Every entry below is to be copied exactly, apart from any picture it holds.

───── EXERCISE INPUT

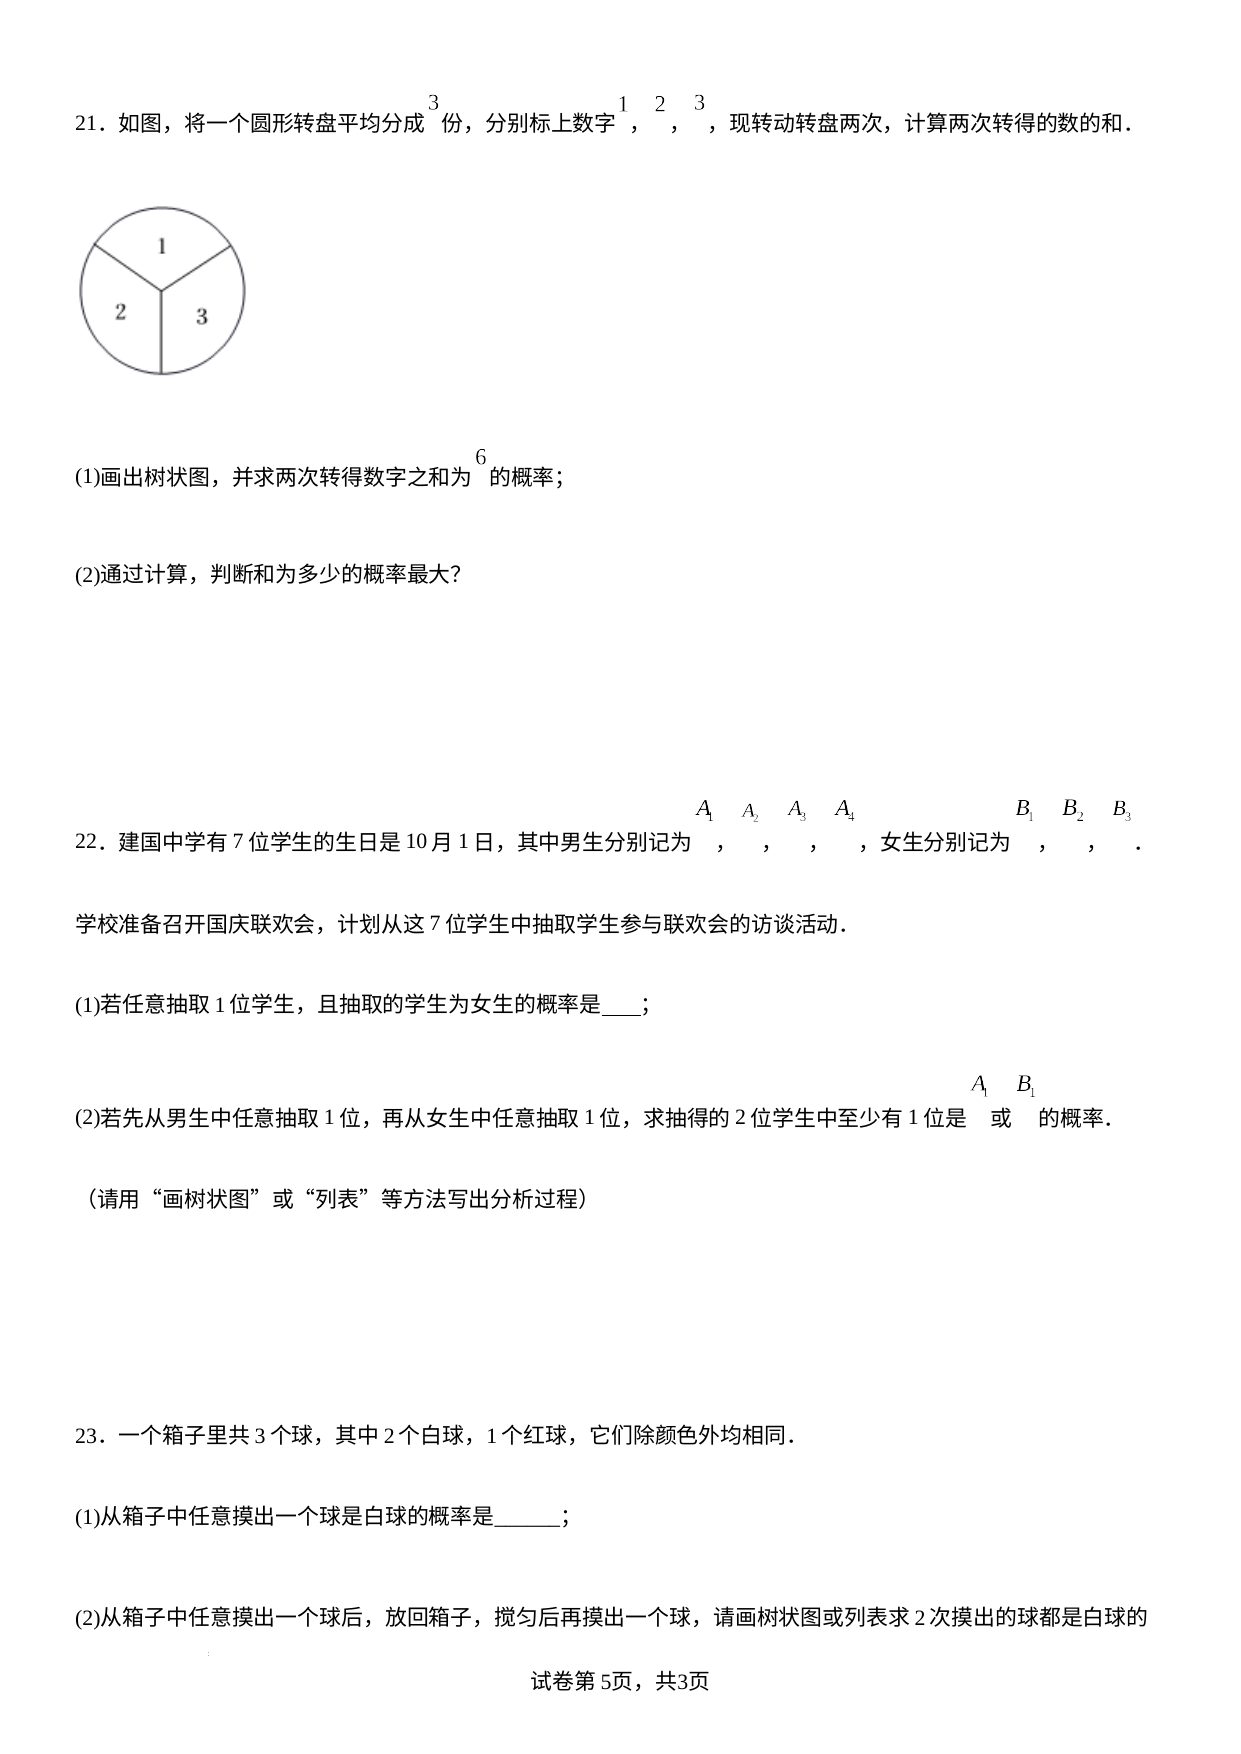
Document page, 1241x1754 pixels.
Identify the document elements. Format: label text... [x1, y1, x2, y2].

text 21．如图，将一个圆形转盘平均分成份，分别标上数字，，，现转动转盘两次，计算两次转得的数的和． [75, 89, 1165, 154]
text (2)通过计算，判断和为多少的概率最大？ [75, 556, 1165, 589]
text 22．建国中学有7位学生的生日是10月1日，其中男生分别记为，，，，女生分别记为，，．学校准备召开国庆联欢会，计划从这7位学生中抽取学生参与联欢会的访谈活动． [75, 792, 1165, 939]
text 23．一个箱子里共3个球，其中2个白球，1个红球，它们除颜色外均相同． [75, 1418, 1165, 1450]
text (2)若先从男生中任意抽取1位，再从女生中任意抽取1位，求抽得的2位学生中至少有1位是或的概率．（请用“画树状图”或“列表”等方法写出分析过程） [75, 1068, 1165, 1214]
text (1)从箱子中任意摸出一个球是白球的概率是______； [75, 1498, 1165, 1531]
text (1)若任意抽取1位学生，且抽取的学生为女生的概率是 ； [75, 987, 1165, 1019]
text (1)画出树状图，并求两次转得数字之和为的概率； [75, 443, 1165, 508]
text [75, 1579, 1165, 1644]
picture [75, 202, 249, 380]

──────────

RESULT OF THE EXERCISE =
Document page, 1241x1754 pixels.
Identify the document elements. Format: label text... [x1, y1, x2, y2].

text 21．如图，将一个圆形转盘平均分成份，分别标上数字，，，现转动转盘两次，计算两次转得的数的和． [75, 89, 1165, 154]
text (2)通过计算，判断和为多少的概率最大？ [75, 556, 1165, 589]
text 22．建国中学有7位学生的生日是10月1日，其中男生分别记为，，，，女生分别记为，，．学校准备召开国庆联欢会，计划从这7位学生中抽取学生参与联欢会的访谈活动． [75, 792, 1165, 939]
text 23．一个箱子里共3个球，其中2个白球，1个红球，它们除颜色外均相同． [75, 1418, 1165, 1450]
text (2)若先从男生中任意抽取1位，再从女生中任意抽取1位，求抽得的2位学生中至少有1位是或的概率．（请用“画树状图”或“列表”等方法写出分析过程） [75, 1068, 1165, 1214]
text (1)从箱子中任意摸出一个球是白球的概率是______； [75, 1498, 1165, 1531]
text (1)若任意抽取1位学生，且抽取的学生为女生的概率是 ； [75, 987, 1165, 1019]
text (1)画出树状图，并求两次转得数字之和为的概率； [75, 443, 1165, 508]
text [75, 1579, 1165, 1644]
picture [75, 202, 249, 380]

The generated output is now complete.